## [About this exercise]
Print every line of each entry below word for word, with nothing changed, added, or left out.

== Exercise inputs ==

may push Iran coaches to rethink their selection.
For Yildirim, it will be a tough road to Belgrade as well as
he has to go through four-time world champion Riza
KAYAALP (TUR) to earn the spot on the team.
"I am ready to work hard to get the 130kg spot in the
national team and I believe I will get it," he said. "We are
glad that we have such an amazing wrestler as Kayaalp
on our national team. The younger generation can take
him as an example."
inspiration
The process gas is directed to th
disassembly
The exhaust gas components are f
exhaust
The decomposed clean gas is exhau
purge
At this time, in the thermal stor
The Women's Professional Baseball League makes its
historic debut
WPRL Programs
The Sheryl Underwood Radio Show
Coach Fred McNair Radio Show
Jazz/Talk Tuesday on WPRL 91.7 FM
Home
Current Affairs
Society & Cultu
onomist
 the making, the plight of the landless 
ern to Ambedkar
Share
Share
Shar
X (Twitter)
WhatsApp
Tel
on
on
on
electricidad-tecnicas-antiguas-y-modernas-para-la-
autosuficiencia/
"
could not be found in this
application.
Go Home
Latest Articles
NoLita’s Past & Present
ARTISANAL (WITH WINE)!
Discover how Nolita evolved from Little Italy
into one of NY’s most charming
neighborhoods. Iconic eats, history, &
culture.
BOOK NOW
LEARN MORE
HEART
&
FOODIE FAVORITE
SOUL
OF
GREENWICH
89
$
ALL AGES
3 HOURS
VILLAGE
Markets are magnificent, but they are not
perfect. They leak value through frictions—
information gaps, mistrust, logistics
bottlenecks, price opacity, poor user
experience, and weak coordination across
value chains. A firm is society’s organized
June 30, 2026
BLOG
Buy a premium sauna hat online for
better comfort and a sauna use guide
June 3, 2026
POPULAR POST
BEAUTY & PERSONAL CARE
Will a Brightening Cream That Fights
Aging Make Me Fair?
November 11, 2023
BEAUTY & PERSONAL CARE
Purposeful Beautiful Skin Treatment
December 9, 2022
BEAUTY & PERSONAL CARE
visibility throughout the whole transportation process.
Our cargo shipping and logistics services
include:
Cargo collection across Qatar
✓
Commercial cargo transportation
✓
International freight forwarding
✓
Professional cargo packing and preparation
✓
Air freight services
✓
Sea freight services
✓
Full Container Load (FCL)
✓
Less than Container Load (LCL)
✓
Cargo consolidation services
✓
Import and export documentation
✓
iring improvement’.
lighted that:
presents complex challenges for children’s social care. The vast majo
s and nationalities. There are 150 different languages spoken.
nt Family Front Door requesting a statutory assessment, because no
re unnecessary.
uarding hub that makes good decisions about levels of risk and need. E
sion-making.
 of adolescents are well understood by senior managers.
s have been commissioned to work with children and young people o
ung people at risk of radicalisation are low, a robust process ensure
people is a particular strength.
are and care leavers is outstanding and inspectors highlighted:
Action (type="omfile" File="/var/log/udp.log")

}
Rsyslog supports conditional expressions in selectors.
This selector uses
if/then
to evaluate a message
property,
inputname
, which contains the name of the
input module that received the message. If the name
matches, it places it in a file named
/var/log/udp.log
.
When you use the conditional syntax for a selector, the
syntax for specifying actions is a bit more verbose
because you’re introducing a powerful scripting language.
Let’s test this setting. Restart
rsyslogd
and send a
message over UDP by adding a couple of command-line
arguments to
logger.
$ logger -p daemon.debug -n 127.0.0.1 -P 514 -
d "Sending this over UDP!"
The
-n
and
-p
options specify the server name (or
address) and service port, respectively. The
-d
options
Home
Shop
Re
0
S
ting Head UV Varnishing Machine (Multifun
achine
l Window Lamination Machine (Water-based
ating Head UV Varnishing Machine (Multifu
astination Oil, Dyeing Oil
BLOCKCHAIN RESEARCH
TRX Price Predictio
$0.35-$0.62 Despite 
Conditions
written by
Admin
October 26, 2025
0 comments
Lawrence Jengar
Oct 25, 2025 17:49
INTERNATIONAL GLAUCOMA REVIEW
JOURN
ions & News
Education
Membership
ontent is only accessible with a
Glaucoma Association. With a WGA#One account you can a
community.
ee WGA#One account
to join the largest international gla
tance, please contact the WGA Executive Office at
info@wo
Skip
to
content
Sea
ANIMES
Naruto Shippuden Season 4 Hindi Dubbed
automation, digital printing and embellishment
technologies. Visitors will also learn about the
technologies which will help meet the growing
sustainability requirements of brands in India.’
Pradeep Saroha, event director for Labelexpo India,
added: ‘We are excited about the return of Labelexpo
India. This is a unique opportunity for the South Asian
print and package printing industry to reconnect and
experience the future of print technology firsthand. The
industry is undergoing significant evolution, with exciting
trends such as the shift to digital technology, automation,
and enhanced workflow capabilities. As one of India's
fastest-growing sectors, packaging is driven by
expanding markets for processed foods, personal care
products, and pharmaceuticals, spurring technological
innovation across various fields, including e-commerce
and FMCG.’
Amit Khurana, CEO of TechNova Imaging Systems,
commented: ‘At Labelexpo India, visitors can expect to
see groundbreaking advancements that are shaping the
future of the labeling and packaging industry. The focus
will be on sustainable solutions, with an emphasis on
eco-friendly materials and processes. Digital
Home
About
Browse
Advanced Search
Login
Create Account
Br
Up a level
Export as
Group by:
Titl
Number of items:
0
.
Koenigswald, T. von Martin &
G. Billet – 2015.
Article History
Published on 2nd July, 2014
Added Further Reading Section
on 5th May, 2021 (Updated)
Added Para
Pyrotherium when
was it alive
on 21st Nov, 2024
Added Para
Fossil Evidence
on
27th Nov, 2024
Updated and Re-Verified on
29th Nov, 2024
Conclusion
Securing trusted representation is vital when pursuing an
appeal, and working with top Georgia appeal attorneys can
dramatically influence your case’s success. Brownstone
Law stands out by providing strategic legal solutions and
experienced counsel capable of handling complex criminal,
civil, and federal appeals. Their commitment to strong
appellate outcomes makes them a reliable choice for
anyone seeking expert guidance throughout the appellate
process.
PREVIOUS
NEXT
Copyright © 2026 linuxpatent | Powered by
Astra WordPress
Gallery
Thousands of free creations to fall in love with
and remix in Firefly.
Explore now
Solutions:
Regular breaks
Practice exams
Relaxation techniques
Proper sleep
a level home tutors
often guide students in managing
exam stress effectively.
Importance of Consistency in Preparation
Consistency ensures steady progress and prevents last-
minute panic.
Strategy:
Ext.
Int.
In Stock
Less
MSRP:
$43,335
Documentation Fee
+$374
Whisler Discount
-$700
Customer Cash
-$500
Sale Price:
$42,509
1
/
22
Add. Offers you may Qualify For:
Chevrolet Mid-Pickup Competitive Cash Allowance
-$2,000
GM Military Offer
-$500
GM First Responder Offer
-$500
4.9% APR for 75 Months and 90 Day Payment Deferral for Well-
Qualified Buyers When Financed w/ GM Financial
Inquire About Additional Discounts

===

## [Solution for this task]
may push Iran coaches to rethink their selection.
For Yildirim, it will be a tough road to Belgrade as well as
he has to go through four-time world champion Riza
KAYAALP (TUR) to earn the spot on the team.
"I am ready to work hard to get the 130kg spot in the
national team and I believe I will get it," he said. "We are
glad that we have such an amazing wrestler as Kayaalp
on our national team. The younger generation can take
him as an example."
inspiration
The process gas is directed to th
disassembly
The exhaust gas components are f
exhaust
The decomposed clean gas is exhau
purge
At this time, in the thermal stor
The Women's Professional Baseball League makes its
historic debut
WPRL Programs
The Sheryl Underwood Radio Show
Coach Fred McNair Radio Show
Jazz/Talk Tuesday on WPRL 91.7 FM
Home
Current Affairs
Society & Cultu
onomist
 the making, the plight of the landless 
ern to Ambedkar
Share
Share
Shar
X (Twitter)
WhatsApp
Tel
on
on
on
electricidad-tecnicas-antiguas-y-modernas-para-la-
autosuficiencia/
"
could not be found in this
application.
Go Home
Latest Articles
NoLita’s Past & Present
ARTISANAL (WITH WINE)!
Discover how Nolita evolved from Little Italy
into one of NY’s most charming
neighborhoods. Iconic eats, history, &
culture.
BOOK NOW
LEARN MORE
HEART
&
FOODIE FAVORITE
SOUL
OF
GREENWICH
89
$
ALL AGES
3 HOURS
VILLAGE
Markets are magnificent, but they are not
perfect. They leak value through frictions—
information gaps, mistrust, logistics
bottlenecks, price opacity, poor user
experience, and weak coordination across
value chains. A firm is society’s organized
June 30, 2026
BLOG
Buy a premium sauna hat online for
better comfort and a sauna use guide
June 3, 2026
POPULAR POST
BEAUTY & PERSONAL CARE
Will a Brightening Cream That Fights
Aging Make Me Fair?
November 11, 2023
BEAUTY & PERSONAL CARE
Purposeful Beautiful Skin Treatment
December 9, 2022
BEAUTY & PERSONAL CARE
visibility throughout the whole transportation process.
Our cargo shipping and logistics services
include:
Cargo collection across Qatar
✓
Commercial cargo transportation
✓
International freight forwarding
✓
Professional cargo packing and preparation
✓
Air freight services
✓
Sea freight services
✓
Full Container Load (FCL)
✓
Less than Container Load (LCL)
✓
Cargo consolidation services
✓
Import and export documentation
✓
iring improvement’.
lighted that:
presents complex challenges for children’s social care. The vast majo
s and nationalities. There are 150 different languages spoken.
nt Family Front Door requesting a statutory assessment, because no
re unnecessary.
uarding hub that makes good decisions about levels of risk and need. E
sion-making.
 of adolescents are well understood by senior managers.
s have been commissioned to work with children and young people o
ung people at risk of radicalisation are low, a robust process ensure
people is a particular strength.
are and care leavers is outstanding and inspectors highlighted:
Action (type="omfile" File="/var/log/udp.log")

}
Rsyslog supports conditional expressions in selectors.
This selector uses
if/then
to evaluate a message
property,
inputname
, which contains the name of the
input module that received the message. If the name
matches, it places it in a file named
/var/log/udp.log
.
When you use the conditional syntax for a selector, the
syntax for specifying actions is a bit more verbose
because you’re introducing a powerful scripting language.
Let’s test this setting. Restart
rsyslogd
and send a
message over UDP by adding a couple of command-line
arguments to
logger.
$ logger -p daemon.debug -n 127.0.0.1 -P 514 -
d "Sending this over UDP!"
The
-n
and
-p
options specify the server name (or
address) and service port, respectively. The
-d
options
Home
Shop
Re
0
S
ting Head UV Varnishing Machine (Multifun
achine
l Window Lamination Machine (Water-based
ating Head UV Varnishing Machine (Multifu
astination Oil, Dyeing Oil
BLOCKCHAIN RESEARCH
TRX Price Predictio
$0.35-$0.62 Despite 
Conditions
written by
Admin
October 26, 2025
0 comments
Lawrence Jengar
Oct 25, 2025 17:49
INTERNATIONAL GLAUCOMA REVIEW
JOURN
ions & News
Education
Membership
ontent is only accessible with a
Glaucoma Association. With a WGA#One account you can a
community.
ee WGA#One account
to join the largest international gla
tance, please contact the WGA Executive Office at
info@wo
Skip
to
content
Sea
ANIMES
Naruto Shippuden Season 4 Hindi Dubbed
automation, digital printing and embellishment
technologies. Visitors will also learn about the
technologies which will help meet the growing
sustainability requirements of brands in India.’
Pradeep Saroha, event director for Labelexpo India,
added: ‘We are excited about the return of Labelexpo
India. This is a unique opportunity for the South Asian
print and package printing industry to reconnect and
experience the future of print technology firsthand. The
industry is undergoing significant evolution, with exciting
trends such as the shift to digital technology, automation,
and enhanced workflow capabilities. As one of India's
fastest-growing sectors, packaging is driven by
expanding markets for processed foods, personal care
products, and pharmaceuticals, spurring technological
innovation across various fields, including e-commerce
and FMCG.’
Amit Khurana, CEO of TechNova Imaging Systems,
commented: ‘At Labelexpo India, visitors can expect to
see groundbreaking advancements that are shaping the
future of the labeling and packaging industry. The focus
will be on sustainable solutions, with an emphasis on
eco-friendly materials and processes. Digital
Home
About
Browse
Advanced Search
Login
Create Account
Br
Up a level
Export as
Group by:
Titl
Number of items:
0
.
Koenigswald, T. von Martin &
G. Billet – 2015.
Article History
Published on 2nd July, 2014
Added Further Reading Section
on 5th May, 2021 (Updated)
Added Para
Pyrotherium when
was it alive
on 21st Nov, 2024
Added Para
Fossil Evidence
on
27th Nov, 2024
Updated and Re-Verified on
29th Nov, 2024
Conclusion
Securing trusted representation is vital when pursuing an
appeal, and working with top Georgia appeal attorneys can
dramatically influence your case’s success. Brownstone
Law stands out by providing strategic legal solutions and
experienced counsel capable of handling complex criminal,
civil, and federal appeals. Their commitment to strong
appellate outcomes makes them a reliable choice for
anyone seeking expert guidance throughout the appellate
process.
PREVIOUS
NEXT
Copyright © 2026 linuxpatent | Powered by
Astra WordPress
Gallery
Thousands of free creations to fall in love with
and remix in Firefly.
Explore now
Solutions:
Regular breaks
Practice exams
Relaxation techniques
Proper sleep
a level home tutors
often guide students in managing
exam stress effectively.
Importance of Consistency in Preparation
Consistency ensures steady progress and prevents last-
minute panic.
Strategy:
Ext.
Int.
In Stock
Less
MSRP:
$43,335
Documentation Fee
+$374
Whisler Discount
-$700
Customer Cash
-$500
Sale Price:
$42,509
1
/
22
Add. Offers you may Qualify For:
Chevrolet Mid-Pickup Competitive Cash Allowance
-$2,000
GM Military Offer
-$500
GM First Responder Offer
-$500
4.9% APR for 75 Months and 90 Day Payment Deferral for Well-
Qualified Buyers When Financed w/ GM Financial
Inquire About Additional Discounts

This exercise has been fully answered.